What’s the best way to set employee spending limits for international SaaS tools using DogPay?
The problem: employee SaaS spend is hard to control globally When employees can sign up for tools anytime (design, dev, AI, analytics, productivity), spend creeps up fast—especially when vendors bill in different currencies and renew automatically.
Common team-finance headaches include: Shadow subscriptions: someone adds a tool for “one project” and it renews for months. Unclear ownership: nobody knows who created the account or which card is tied to it. Budget overruns: a single seat upgrade or add-on flips the bill from small to significant. Messy reconciliation: one card is charged by dozens of merchants, making it hard to map expenses to teams and projects.

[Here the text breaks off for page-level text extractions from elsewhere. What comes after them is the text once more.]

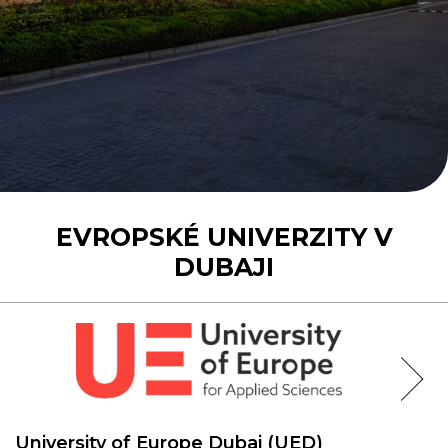
EVROPSKÉ UNIVERZITY V
DUBAJI
University of Europe Dubai (UED)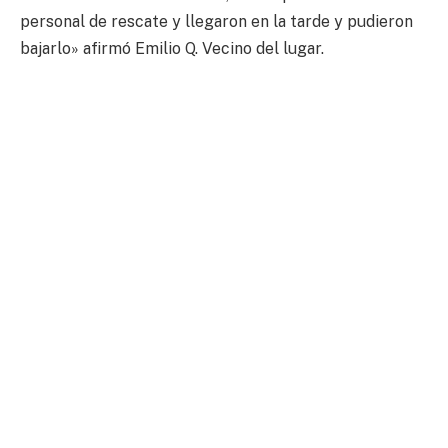
personal de rescate y llegaron en la tarde y pudieron
bajarlo» afirmó Emilio Q. Vecino del lugar.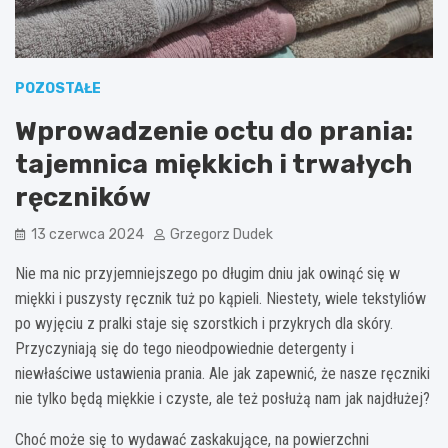
POZOSTAŁE
Wprowadzenie octu do prania:
tajemnica miękkich i trwałych
ręczników
13 czerwca 2024
Grzegorz Dudek
Nie ma nic przyjemniejszego po długim dniu jak owinąć się w
miękki i puszysty ręcznik tuż po kąpieli. Niestety, wiele tekstyliów
po wyjęciu z pralki staje się szorstkich i przykrych dla skóry.
Przyczyniają się do tego nieodpowiednie detergenty i
niewłaściwe ustawienia prania. Ale jak zapewnić, że nasze ręczniki
nie tylko będą miękkie i czyste, ale też posłużą nam jak najdłużej?
Choć może się to wydawać zaskakujące, na powierzchni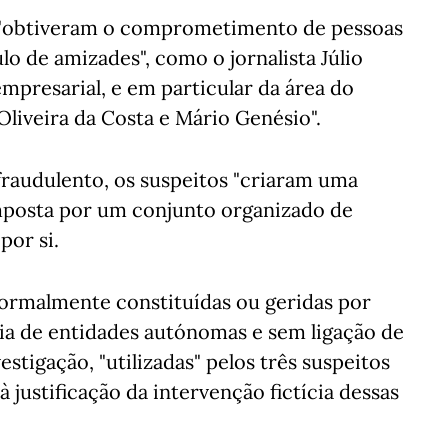
s "obtiveram o comprometimento de pessoas
lo de amizades", como o jornalista Júlio
resarial, e em particular da área do
 Oliveira da Costa e Mário Genésio".
raudulento, os suspeitos "criaram uma
mposta por um conjunto organizado de
por si.
 formalmente constituídas ou geridas por
ncia de entidades autónomas e sem ligação de
estigação, "utilizadas" pelos três suspeitos
 justificação da intervenção fictícia dessas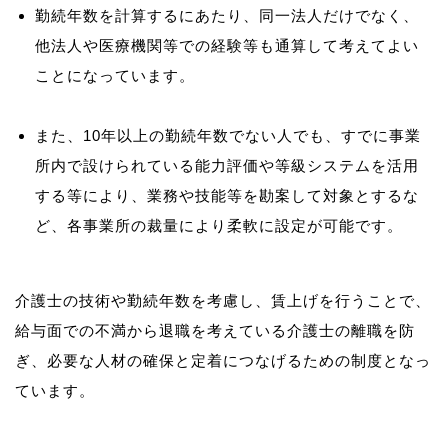
勤続年数を計算するにあたり、同一法人だけでなく、
他法人や医療機関等での経験等も通算して考えてよい
ことになっています。
また、10年以上の勤続年数でない人でも、すでに事業
所内で設けられている能力評価や等級システムを活用
する等により、業務や技能等を勘案して対象とするな
ど、各事業所の裁量により柔軟に設定が可能です。
介護士の技術や勤続年数を考慮し、賃上げを行うことで、
給与面での不満から退職を考えている介護士の離職を防
ぎ、必要な人材の確保と定着につなげるための制度となっ
ています。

Why card and subscription issues happen on global tools Even when you want to centralize spend, global SaaS billing can be unreliable or difficult to manage because:
1) Recurring billing requires a stable, approved payment method Many platforms re-check authorization on renewals. If your internal card is rotated, frozen, or replaced, renewals can fail—or employees switch to personal cards to “fix it.”
2) Merchant rules vary by country and platform Some merchants apply stricter checks for international cards and online subscriptions. That can cause declines at checkout or on renewal.
3) Limits and controls aren’t granular enough A single shared card can’t easily enforce “this employee can spend $30/month on Tool A but nothing else.” Without card-level controls, policy becomes manual.
4) Multiple tools hit the same card at once When dozens of subscriptions charge the same card, it’s harder to quickly spot anomalies (like duplicate seats, surprise add-ons, or price hikes).